C’è un momento preciso, leggendo la lectio magistralis che Leonardo Maria Del Vecchio ha pronunciato il 9 luglio a Villa Mondragone per il conferimento della laurea honoris causa in Diritto, innovazione tecnologica e sostenibilità dell’Università di Roma Tor Vergata (notizia data in anteprima da Lettera43), in cui si smette di seguire il filo e si comincia a contare. Succede più o meno alla terza occorrenza di quella costruzione retorica che ormai chiunque frequenti un chatbot riconosce a occhi chiusi: la negazione seguita dalla correzione. «Il privilegio non è una sentenza. È una prova». «Non è un gesto. È un cantiere». «Il limbo non ti distrugge. Ti conserva». «Non è poco. È tutto».

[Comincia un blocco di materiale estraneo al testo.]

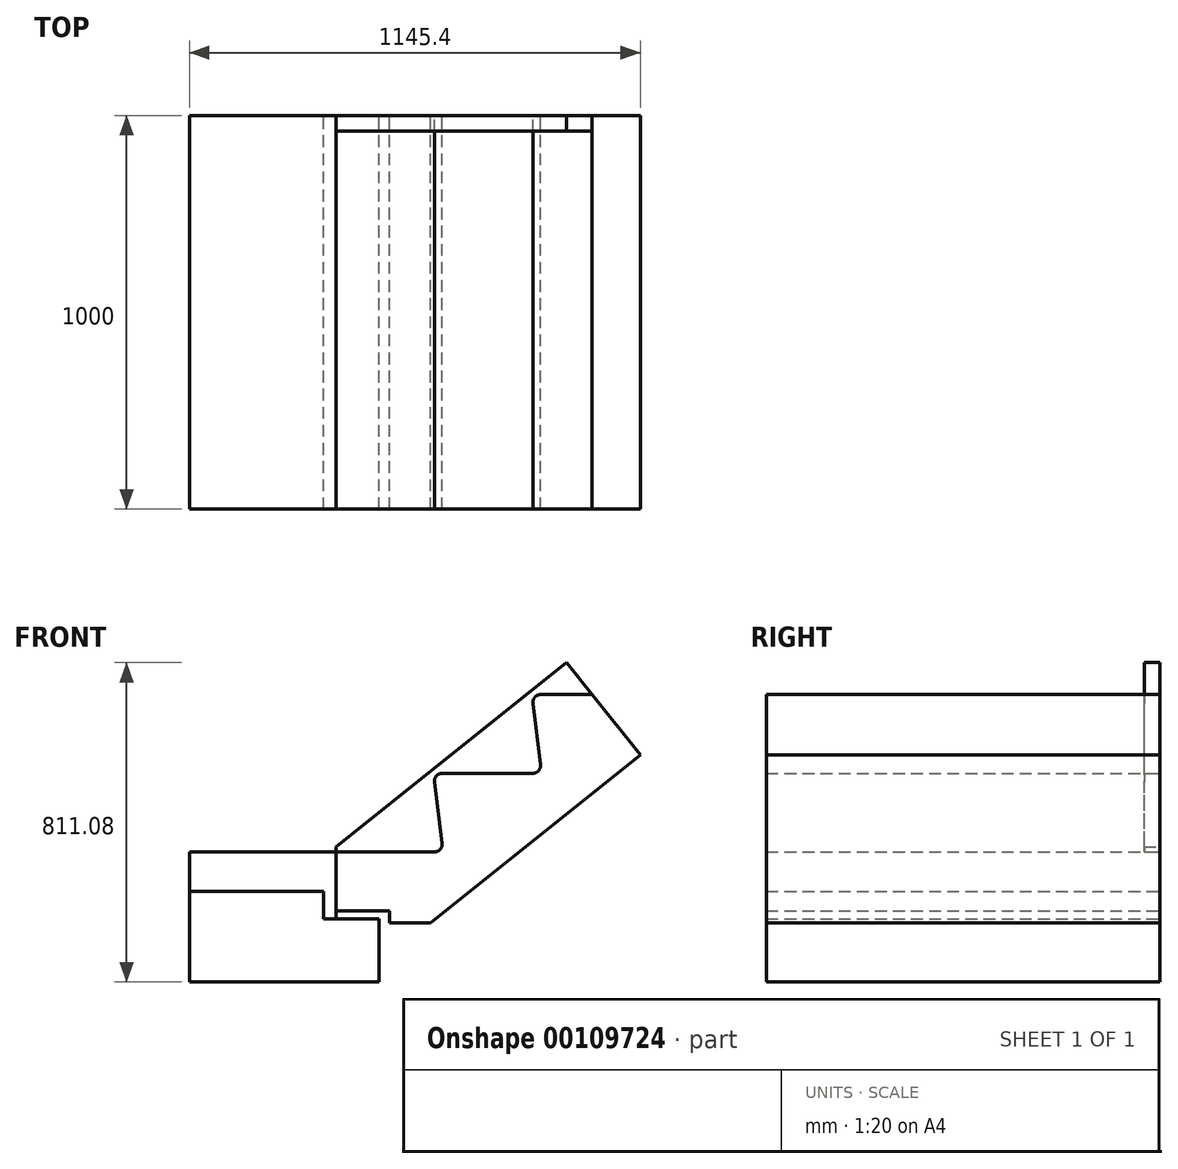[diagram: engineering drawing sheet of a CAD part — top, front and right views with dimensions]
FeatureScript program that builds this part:
annotation { "Feature Type Name" : "Feature", "Feature Type Description" : "" }
export const myFeature = defineFeature(function(context is Context, id is Id, definition is map)
    precondition{}
    {
        {
            var Q0;
            Q0=qCreatedBy(makeId("Front.planeOp"),FACE);
            var sketch = newSketch(context, id + "F0", { "sketchPlane" : qUnion([Q0])});
            skLineSegment(sketch, "E0", {"start": v(-200.38, -23.77) * mm, "end": v(49.16, -23.77) * mm});
            skLineSegment(sketch, "E1", {"start": v(69, -1.3) * mm, "end": v(49.62, 153.75) * mm});
            skLineSegment(sketch, "E2", {"start": v(-200.38, -11.26) * mm, "end": v(385.33, 457.31) * mm});
            skLineSegment(sketch, "E3", {"start": v(-90.79, -353.77) * mm, "end": v(-572.74, -353.77) * mm});
            skLineSegment(sketch, "E4", {"start": v(39.21, -203.77) * mm, "end": v(-63.95, -203.77) * mm});
            skLineSegment(sketch, "E5", {"start": v(69.47, 176.23) * mm, "end": v(299.16, 176.23) * mm});
            skLineSegment(sketch, "E6", {"start": v(319, 198.7) * mm, "end": v(299.62, 353.75) * mm});
            skLineSegment(sketch, "E7", {"start": v(319.47, 376.23) * mm, "end": v(450.15, 376.23) * mm});
            skLineSegment(sketch, "E8", {"start": v(-90.79, -193.77) * mm, "end": v(-90.79, -353.77) * mm});
            skLineSegment(sketch, "E9", {"start": v(-232.11, -193.77) * mm, "end": v(-232.11, -123.77) * mm});
            skLineSegment(sketch, "E10", {"start": v(-63.95, -173.77) * mm, "end": v(-200.38, -173.77) * mm});
            skLineSegment(sketch, "E11", {"start": v(-90.79, -193.77) * mm, "end": v(-232.11, -193.77) * mm});
            skLineSegment(sketch, "E12", {"start": v(-200.38, -173.77) * mm, "end": v(-200.38, -23.77) * mm});
            skLineSegment(sketch, "E13", {"start": v(318.48, 540.94) * mm, "end": v(688.52, 78.06) * mm});
            skLineSegment(sketch, "E14", {"start": v(-572.74, 82.67) * mm, "end": v(-572.74, -447.5) * mm});
            skArc(sketch, "E15", {"start": v(49.16, -23.77) * mm, "mid": v(64.15, -17) * mm, "end": v(69, -1.3) * mm});
            skArc(sketch, "E16", {"start": v(69.47, 176.23) * mm, "mid": v(54.48, 169.47) * mm, "end": v(49.62, 153.75) * mm});
            skArc(sketch, "E17", {"start": v(299.16, 176.23) * mm, "mid": v(314.15, 183) * mm, "end": v(319, 198.7) * mm});
            skArc(sketch, "E18", {"start": v(319.47, 376.23) * mm, "mid": v(304.48, 369.47) * mm, "end": v(299.62, 353.75) * mm});
            skLineSegment(sketch, "E19", {"start": v(-90.79, -353.77) * mm, "end": v(650.48, -353.77) * mm});
            skLineSegment(sketch, "E20", {"start": v(226.71, -53.77) * mm, "end": v(650.48, -53.77) * mm});
            skLineSegment(sketch, "E21", {"start": v(650.48, 14.5) * mm, "end": v(650.48, -397.5) * mm});
            skLineSegment(sketch, "E22", {"start": v(39.21, -203.77) * mm, "end": v(572.66, 222.99) * mm});
            skLineSegment(sketch, "E23", {"start": v(-90.79, -303.77) * mm, "end": v(-572.74, -303.77) * mm});
            skLineSegment(sketch, "E24", {"start": v(-63.95, -203.77) * mm, "end": v(-63.95, -173.77) * mm});
            skLineSegment(sketch, "E25", {"start": v(-232.11, -123.77) * mm, "end": v(-572.74, -123.77) * mm});
            skLineSegment(sketch, "E26", {"start": v(-200.38, -23.77) * mm, "end": v(-572.74, -23.77) * mm});
            skLineSegment(sketch, "E27", {"start": v(-200.38, -173.77) * mm, "end": v(-200.38, -193.77) * mm});
            skLineSegment(sketch, "E28", {"start": v(-90.79, -193.77) * mm, "end": v(-90.79, -173.77) * mm});
            skLineSegment(sketch, "E29", {"start": v(-200.38, -173.77) * mm, "end": v(-90.79, -193.77) * mm});
            skLineSegment(sketch, "E30", {"start": v(-90.79, -173.77) * mm, "end": v(-200.38, -193.77) * mm});
            skLineSegment(sketch, "E31", {"start": v(-200.38, -11.26) * mm, "end": v(-200.38, -23.77) * mm});
            skSolve(sketch);
        }
        {
            var Q0;
            {var subQ1=sQuery(id+"F0.wireOp",EDGE,"E9");Q0=makeQuery(id+"F0.imprint","IMPRINT",FACE,{"disambiguationData":[TD([[makeQuery(id+"F0.imprint","IMPRINT",EDGE,{"derivedFrom":subQ1}),1.0]])]});}
            var Q1;
            {var subQ0=sQuery(id+"F0.wireOp",EDGE,"E3");Q1=makeQuery(id+"F0.imprint","IMPRINT",FACE,{"disambiguationData":[TD([[makeQuery(id+"F0.imprint","IMPRINT",EDGE,{"derivedFrom":subQ0}),-1.0]])]});}
            extrude(context, id + "F1", {"entities" : qUnion([Q0, Q1]), "depth" : 1000 * mm});
        }
        {
            var Q0;
            {var subQ4=sQuery(id+"F0.wireOp",EDGE,"E9");Q0=makeQuery(id+"F0.imprint","IMPRINT",FACE,{"disambiguationData":[TD([[makeQuery(id+"F0.imprint","IMPRINT",EDGE,{"derivedFrom":subQ4}),-1.0]])]});}
            extrude(context, id + "F2", {"entities" : qUnion([Q0]), "depth" : 1000 * mm});
        }
        {
            var Q0;
            Q0=makeQuery(id+"F0.imprint","IMPRINT",FACE,{"disambiguationData":[TD([[makeQuery(id+"F0.imprint","IMPRINT",EDGE,{"derivedFrom":sQuery(id+"F0.wireOp",EDGE,"E0")}),-1.0]])]});
            extrude(context, id + "F3", {"entities" : qUnion([Q0]), "depth" : 1000 * mm});
        }
        {
            var Q0;
            Q0=makeQuery(id+"F0.imprint","IMPRINT",FACE,{"disambiguationData":[TD([[makeQuery(id+"F0.imprint","IMPRINT",EDGE,{"derivedFrom":sQuery(id+"F0.wireOp",EDGE,"E0")}),1.0]])]});
            extrude(context, id + "F4", {"entities" : qUnion([Q0]), "depth" : 40 * mm});
        }
    });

Un uso massiccio dell’antitesi che farebbe impallidire Cicerone

Nel testo integrale pubblicato dal Corriere della Sera, la formula ricorre più di 30 volte. Trenta. In 21 minuti di discorso. Cicerone, che pure di antitesi campava, a quel ritmo avrebbe chiesto una pausa. Bisogna dirlo subito, per correttezza: nessuno può dimostrare in modo incontestabile che un testo sia stato scritto da un’intelligenza artificiale. Ma è anche impossibile non notare che la lectio esibisce, con una densità probabilmente mai vista in alcun discorso pronunciato da un essere umano, l’intero campionario stilistico della prosa generata dai modelli linguistici.